To test where a two-stage design would lead us, we imagine a hypothetical situation in which we do not have the genotyping information for non-founders. Then we would first exhaustively perform all possible genotype-expression linear regression analyses for the 56 founders. There are more than 8 millions possible SNP-eQT pairs, leading to an equal number of p-values. From these results, for each eQT, the minimum p-values of all 2263 SNPs can be recorded. There are 47 eQTs that have a minimum p-value lower than 4.4 × 10-6. Now we assume in the second-stage that these selective SNPs are typed for non-founders. For the corresponding eQT-SNP pair, another linear regression analysis on all 194 members can be carried out, as well as a linear regression analysis with the generation variable as covariates. If we do that, among these 47 eQT-SNP pairs, only two remain significant at the 4.4 × 10-6 level for the 194-sample data set: CSTB-rs157334 and HSD17B12-rs1334334. Interestingly, these two pairs are the only overlap between the 47-pair set and the 31-pair set listed in Additional file 1. Furthermore, the two pairs are also the only ones showing significant association with genotype after the generation effect has been removed.
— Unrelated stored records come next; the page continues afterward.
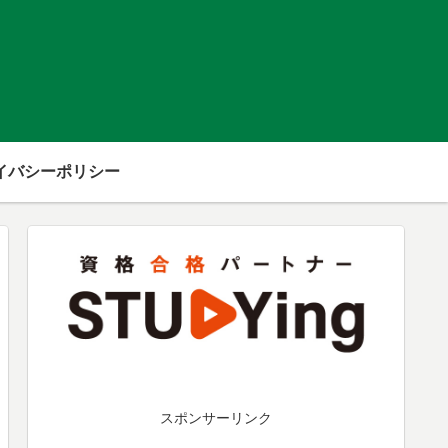
イバシーポリシー
スポンサーリンク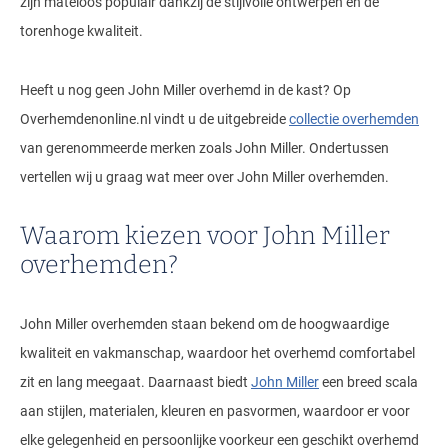
zijn mateloos populair dankzij de stijlvolle ontwerpen en de
torenhoge kwaliteit.
Heeft u nog geen John Miller overhemd in de kast? Op
Overhemdenonline.nl vindt u de uitgebreide
collectie overhemden
van gerenommeerde merken zoals John Miller. Ondertussen
vertellen wij u graag wat meer over John Miller overhemden.
Waarom kiezen voor John Miller
overhemden?
John Miller overhemden staan bekend om de hoogwaardige
kwaliteit en vakmanschap, waardoor het overhemd comfortabel
zit en lang meegaat. Daarnaast biedt
John Miller
een breed scala
aan stijlen, materialen, kleuren en pasvormen, waardoor er voor
elke gelegenheid en persoonlijke voorkeur een geschikt overhemd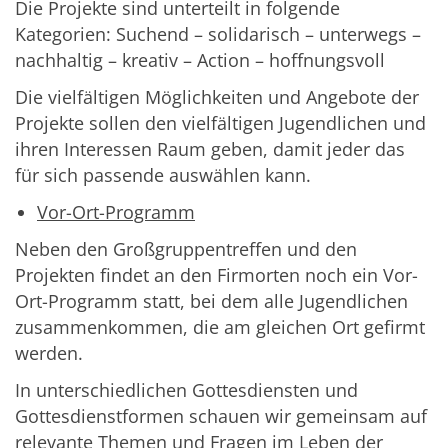
Die Projekte sind unterteilt in folgende
Kategorien: Suchend – solidarisch – unterwegs –
nachhaltig – kreativ – Action – hoffnungsvoll
Die vielfältigen Möglichkeiten und Angebote der
Projekte sollen den vielfältigen Jugendlichen und
ihren Interessen Raum geben, damit jeder das
für sich passende auswählen kann.
Vor-Ort-Programm
Neben den Großgruppentreffen und den
Projekten findet an den Firmorten noch ein Vor-
Ort-Programm statt, bei dem alle Jugendlichen
zusammenkommen, die am gleichen Ort gefirmt
werden.
In unterschiedlichen Gottesdiensten und
Gottesdienstformen schauen wir gemeinsam auf
relevante Themen und Fragen im Leben der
Because the eQTs listed in Table 1 of Cheung et al. [2] (and Additional file 1 here) are selected based on a larger data set and, more importantly, extra information (e.g., linkage signal), they stand at a better chance to be true positives. The fact that the only two eQTs whose significant association with a SNP survive the test using all pedigree members cautions us on the practice of not using all available data, but only relying on a subset of the data set.